Terry Foreman  •  Link

"Very contrary newes to-day upon the ‘Change, some that our fleete hath taken some of the Dutch East India ships, others that we did attaque it at Bergen and were repulsed, others that our fleete is in great danger after this attaque by meeting with the great body now gone out of Holland, almost 100 sayle of men of warr."

L&M: For the engagement at Bergen, see http://www.pepysdiary.com/diary/1…

Terry Foreman  •  Link

"Poor gentleman! that he should be come from France so soon to fall sick, and of that disease too, when he should be gone to see a fine lady, his mistresse."

L&M: Sandwich on 18 December abandoned negotiations for the match on hearing that the King had disposed the hand of Elizabeth Malet elsewhere, and in 1667 Hinchingbrooke married Lady Anne Burlington. He had been abroad -- with a tutor in Paris and traveling -- for the past four years.

Elisabeth  •  Link

A fine lady -- Elizabeth Malet

On May 28, 1665, Sam recorded the attempted kidnapping of Malet by the notorious Earl of Rochester. Spoiler: Malet and Rochester married in 1667.

San Diego Sarah  •  Link

GETTING AHEAD OF OURSELVES:

"L&M: Sandwich on 18 December abandoned negotiations for the match on hearing that the King had disposed the hand of Elizabeth Malet elsewhere, and in 1667 Hinchingbrooke married Lady Anne Burlington. He had been abroad -- with a tutor in Paris and traveling -- for the past four years."

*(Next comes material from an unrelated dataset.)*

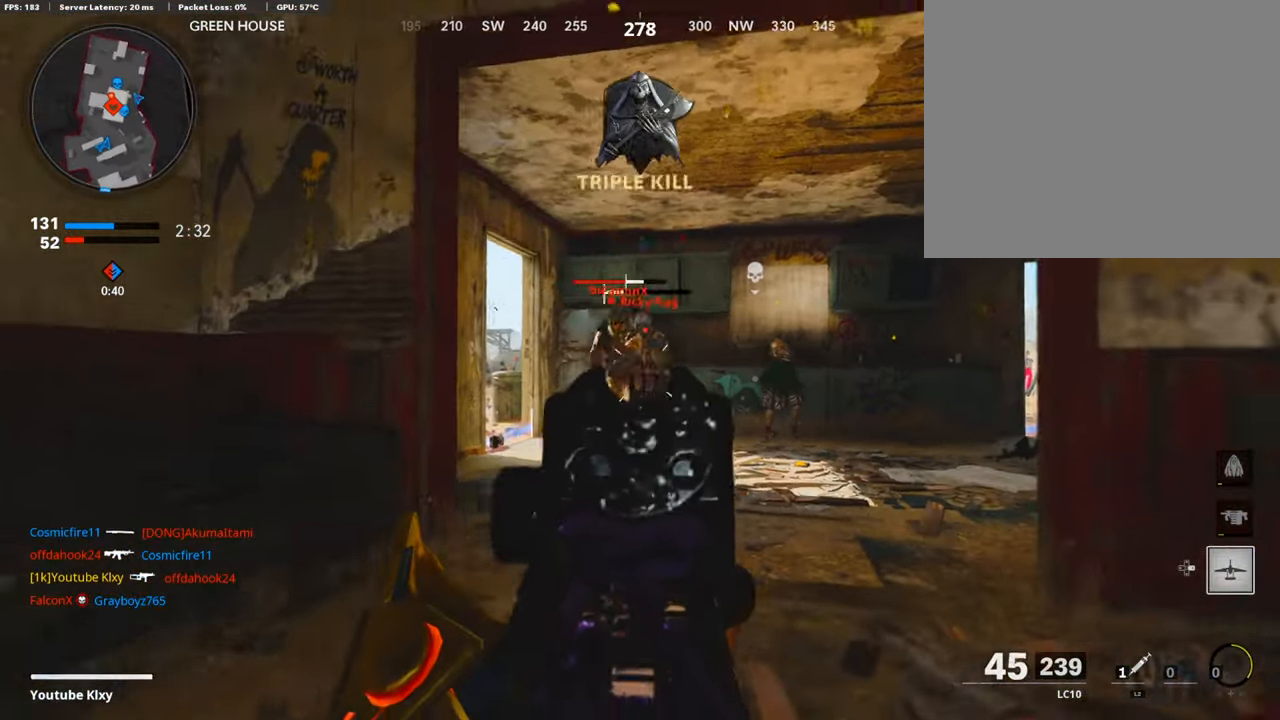
{"buttons": ["L1", "R1"], "left_stick": "center", "right_stick": "up-right", "events": [[134, "right_stick", "up-left"], [167, "R3", "up"], [201, "right_stick", "center"], [301, "right_stick", "up-left"], [418, "right_stick", "up-right"]]}
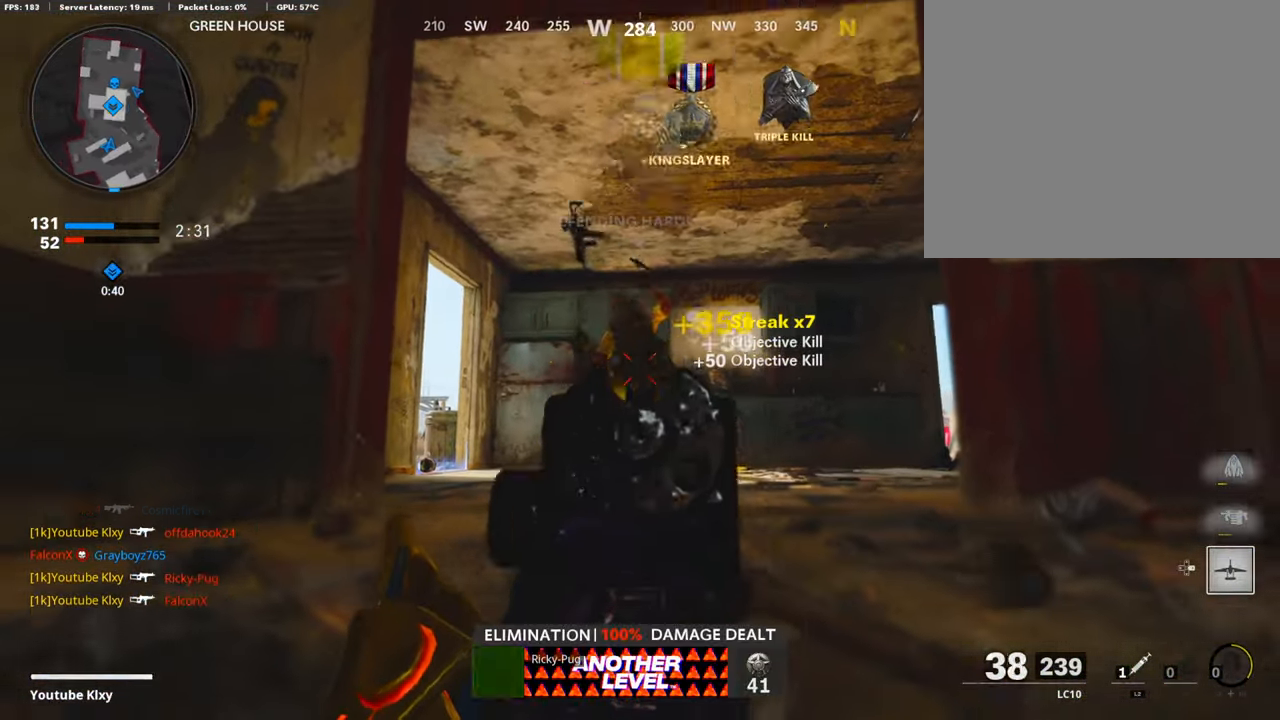
{"buttons": ["L3"], "left_stick": "up", "right_stick": "down", "events": [[67, "L1", "up"], [67, "right_stick", "center"], [84, "R1", "up"], [84, "left_stick", "up-right"], [117, "L3", "down"], [117, "right_stick", "down-left"], [218, "L3", "up"], [218, "right_stick", "center"], [285, "L3", "down"], [402, "L3", "up"], [402, "right_stick", "down"], [469, "L3", "down"], [469, "left_stick", "up"]]}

Sandwich WILL abandon negotiations next February 1665/66 -- see https://www.pepysdiary.com/diary/… . Hinchingbrooke will marry Lady Anne BOYLE, daughter of Richard Boyle, 1st Earl of Burlington and 2nd Earl of Cork (niece of Robert Boyle FRS).

And now Elizabeth has just branded an impoverished 18-year-old Earl as 'notorious'. He only got home from his grand tour on December 25 (delivered a letter from Minette to Charles II) and then was taken home to Ditchley, OXON by his tutor. He's been cooling his heels in the country, wondering how to make a living, and thinking a rich wife would be a good start ... hence the kidnapping which got him into a boat-load of trouble with the King, who loves him (because he's fun, rather like his father who shared Charles' escape after Worcester, and his years abroad). But 'notorious'? -- not yet.

San Diego Sarah  •  Link

Bunhill Cemetery today: https://www.ianvisits.co.uk/blog/…...

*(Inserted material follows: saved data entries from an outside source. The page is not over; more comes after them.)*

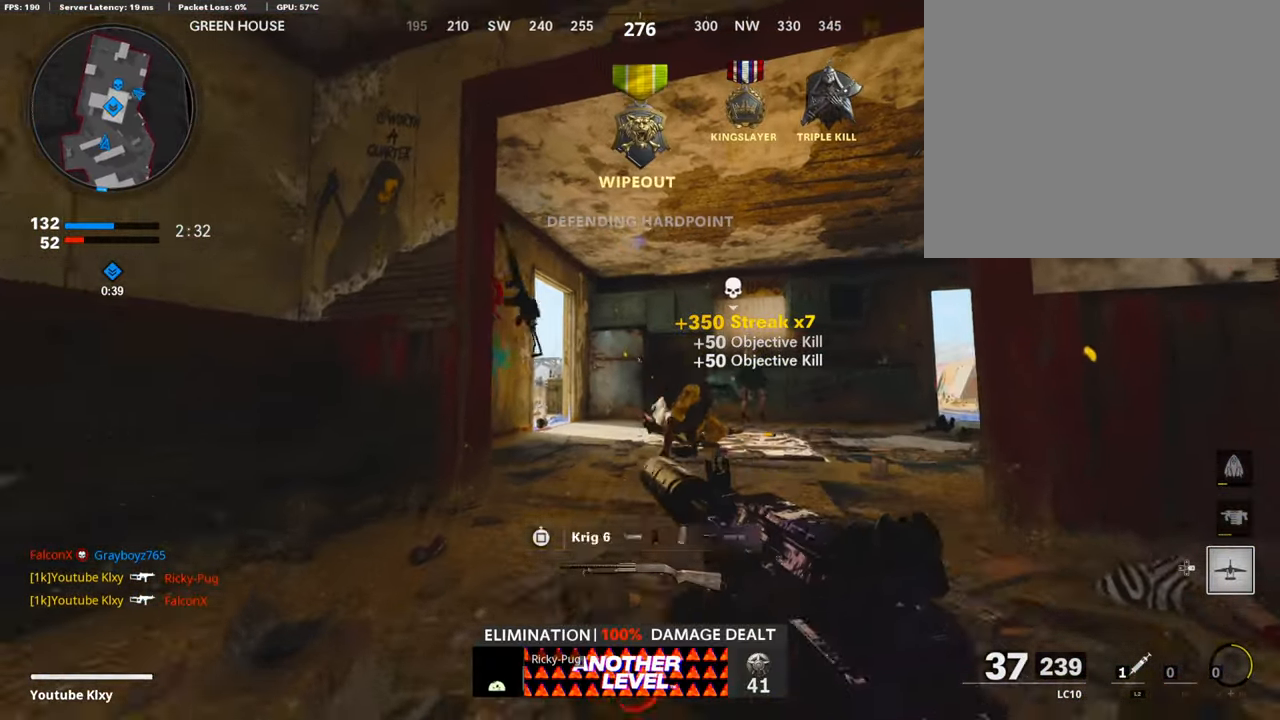
{"buttons": ["L3"], "left_stick": "up", "right_stick": "left", "events": [[284, "right_stick", "right"], [401, "right_stick", "left"]]}
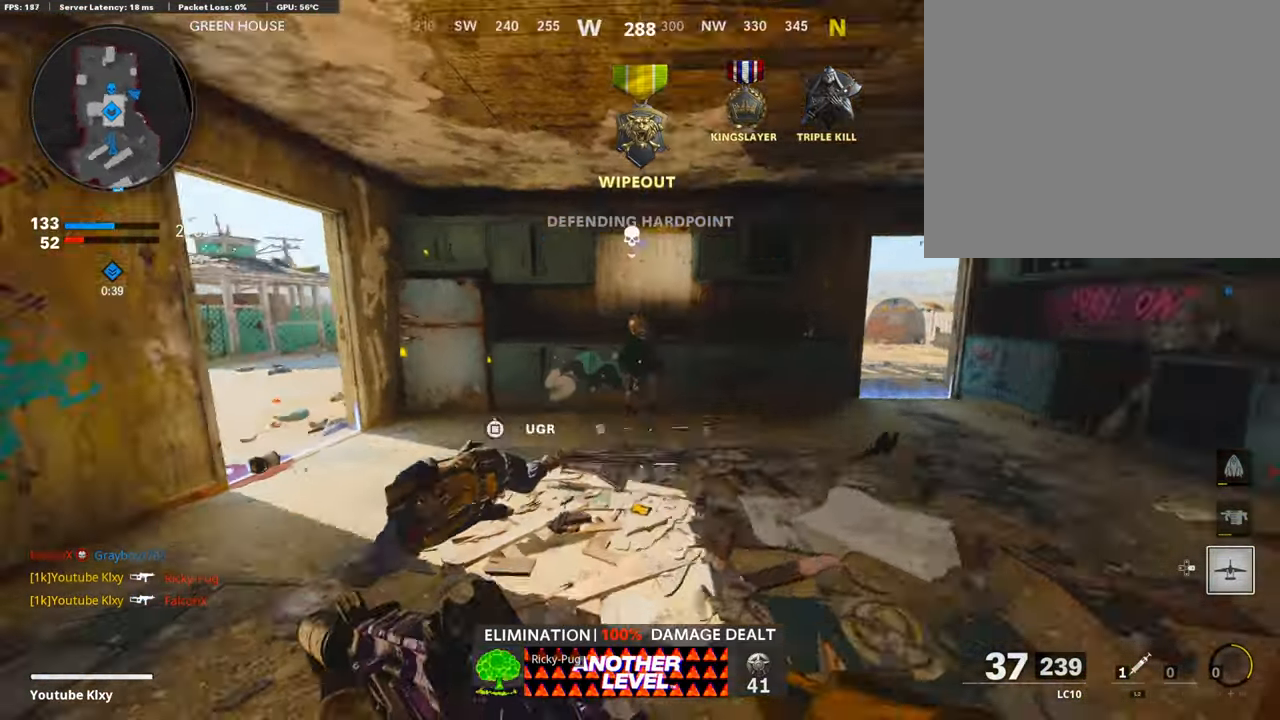
{"buttons": ["R3"], "left_stick": "left", "right_stick": "up", "events": [[33, "R3", "down"], [100, "L3", "up"], [134, "R3", "up"], [201, "L3", "down"], [201, "right_stick", "center"], [218, "R3", "down"], [335, "L3", "up"], [335, "R3", "up"], [402, "left_stick", "left"], [452, "R3", "down"], [452, "right_stick", "up"]]}
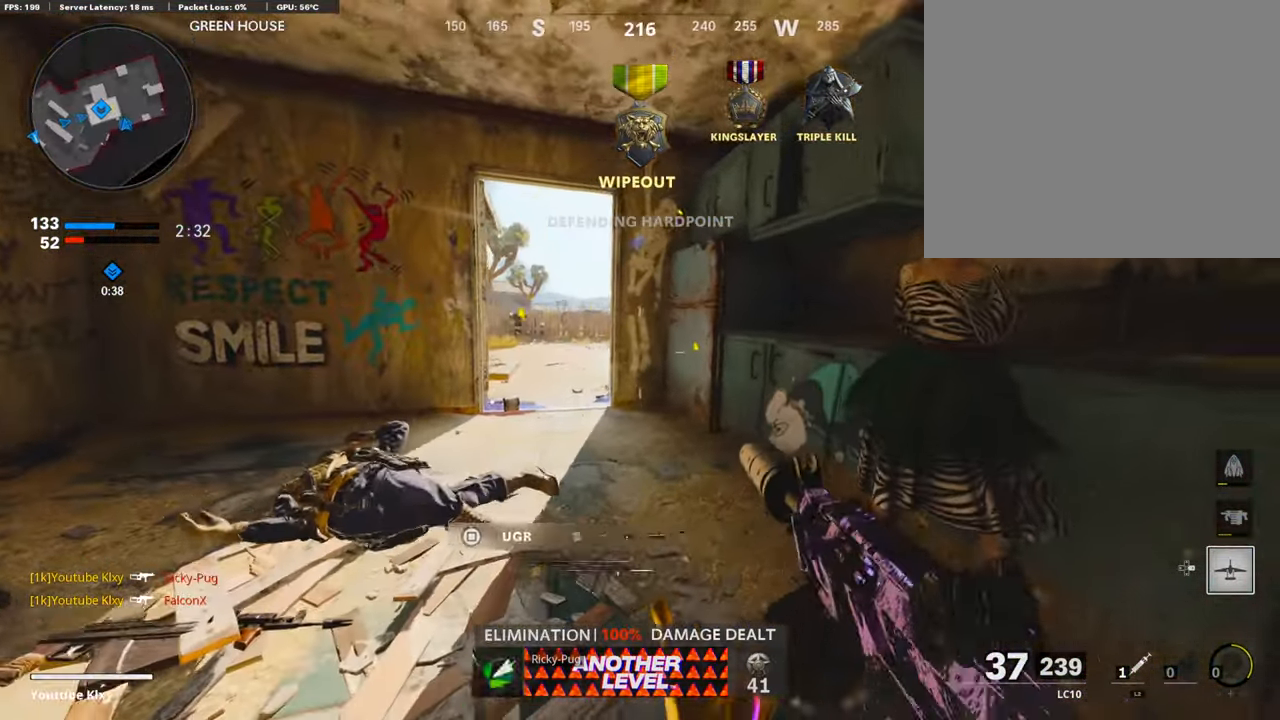
{"buttons": [], "left_stick": "up", "right_stick": "center", "events": [[200, "left_stick", "center"], [267, "right_stick", "center"], [401, "R3", "up"], [484, "left_stick", "up"]]}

And the Salty One's favorite Millennium preacher was to be found there at this time:
In 1656 Thomas Vincent was incorporated at Cambridge. He was soon put into the sequestered rectory of St. Mary Magdalene, Milk Street, London, and held it until the Uniformity Act of 1662 ejected him. Vincent retired to Hoxton, where he preached privately while assisting Thomas Doolittle in his school at Bunhill Fields.
For more information see http://www.apuritansmind.com/puri…...

George Fox was interred in the Nonconformists' burying ground at Bunhill Fields on 16 January, 1691 in the presence of thousands of mourners.

Bunhill Fields burial ground's historic significance has been recognized by its designation as a grade II listed building, as part of the Bunhill Fields Burial ground and Finsbury Square conservation area.

It is the last resting place for about 120,000 bodies. The site has a long history as a burial ground, but is most significant for its Nonconformist connections, dating from the 17th century, and the burial of prominent people including William Blake, Daniel Defoe, John Bunyan and Susannah Wesley.